Stored entries:
::::::::
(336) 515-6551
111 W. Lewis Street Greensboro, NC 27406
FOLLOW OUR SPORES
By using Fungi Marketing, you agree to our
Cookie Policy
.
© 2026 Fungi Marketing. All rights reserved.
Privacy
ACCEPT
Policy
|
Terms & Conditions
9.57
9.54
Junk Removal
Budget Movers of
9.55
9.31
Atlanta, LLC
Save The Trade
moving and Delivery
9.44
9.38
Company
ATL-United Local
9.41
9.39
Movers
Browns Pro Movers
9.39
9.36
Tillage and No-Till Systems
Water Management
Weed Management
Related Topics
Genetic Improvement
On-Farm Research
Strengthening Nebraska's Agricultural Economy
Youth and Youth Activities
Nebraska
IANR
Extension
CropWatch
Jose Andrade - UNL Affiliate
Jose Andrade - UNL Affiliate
::::::::
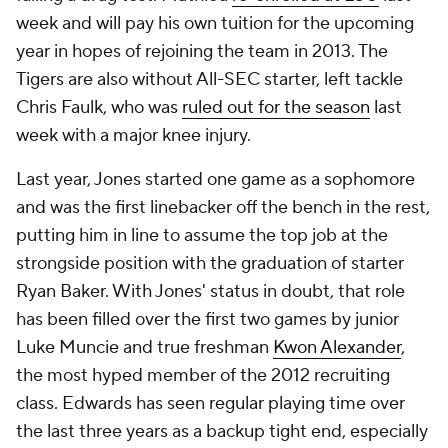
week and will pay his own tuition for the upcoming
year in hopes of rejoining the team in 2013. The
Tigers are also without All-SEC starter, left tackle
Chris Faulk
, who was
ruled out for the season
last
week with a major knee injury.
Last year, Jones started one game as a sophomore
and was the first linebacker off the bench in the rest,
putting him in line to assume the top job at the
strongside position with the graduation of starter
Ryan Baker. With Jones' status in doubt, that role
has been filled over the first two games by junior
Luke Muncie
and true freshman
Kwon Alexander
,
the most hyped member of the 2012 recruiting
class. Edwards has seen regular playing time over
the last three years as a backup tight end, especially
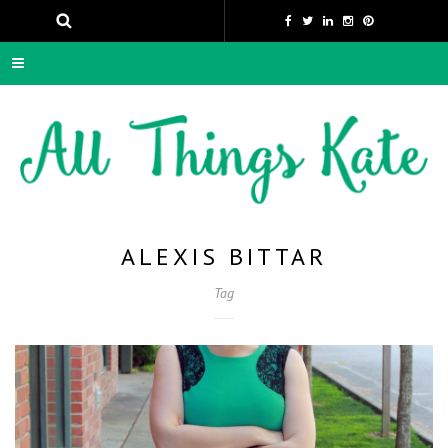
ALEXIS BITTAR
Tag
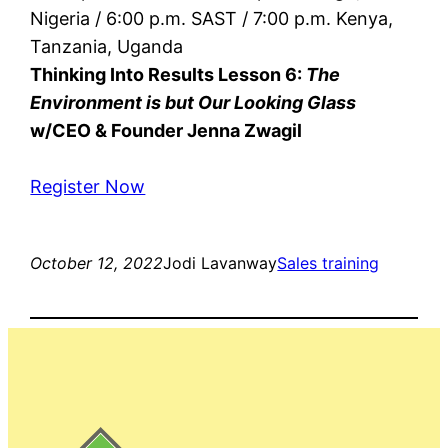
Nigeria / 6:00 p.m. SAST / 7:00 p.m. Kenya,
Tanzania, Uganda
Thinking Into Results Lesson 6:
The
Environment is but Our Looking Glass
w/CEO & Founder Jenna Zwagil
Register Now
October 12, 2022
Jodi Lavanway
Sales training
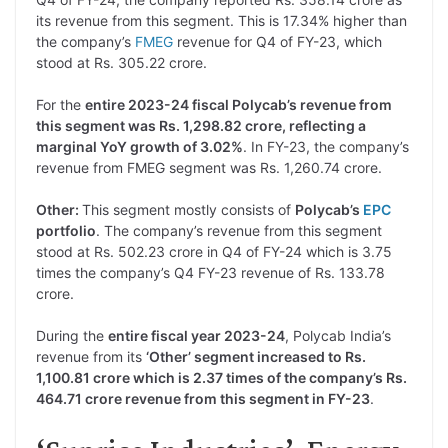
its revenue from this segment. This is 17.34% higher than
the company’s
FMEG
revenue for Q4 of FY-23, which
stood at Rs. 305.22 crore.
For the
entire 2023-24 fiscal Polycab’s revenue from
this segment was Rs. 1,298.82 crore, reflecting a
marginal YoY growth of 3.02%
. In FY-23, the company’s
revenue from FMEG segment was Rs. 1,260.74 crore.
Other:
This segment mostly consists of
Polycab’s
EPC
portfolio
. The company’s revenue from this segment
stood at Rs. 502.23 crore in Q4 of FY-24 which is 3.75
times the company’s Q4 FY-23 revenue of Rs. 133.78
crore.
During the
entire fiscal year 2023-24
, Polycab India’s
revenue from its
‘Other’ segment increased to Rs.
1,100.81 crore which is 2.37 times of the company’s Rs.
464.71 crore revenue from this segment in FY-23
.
::::::::
**Directions for this task:** Return only the lines of the records in which the string "times" appears.

**Task result:**
times the company’s Q4 FY-23 revenue of Rs. 133.78
1,100.81 crore which is 2.37 times of the company’s Rs.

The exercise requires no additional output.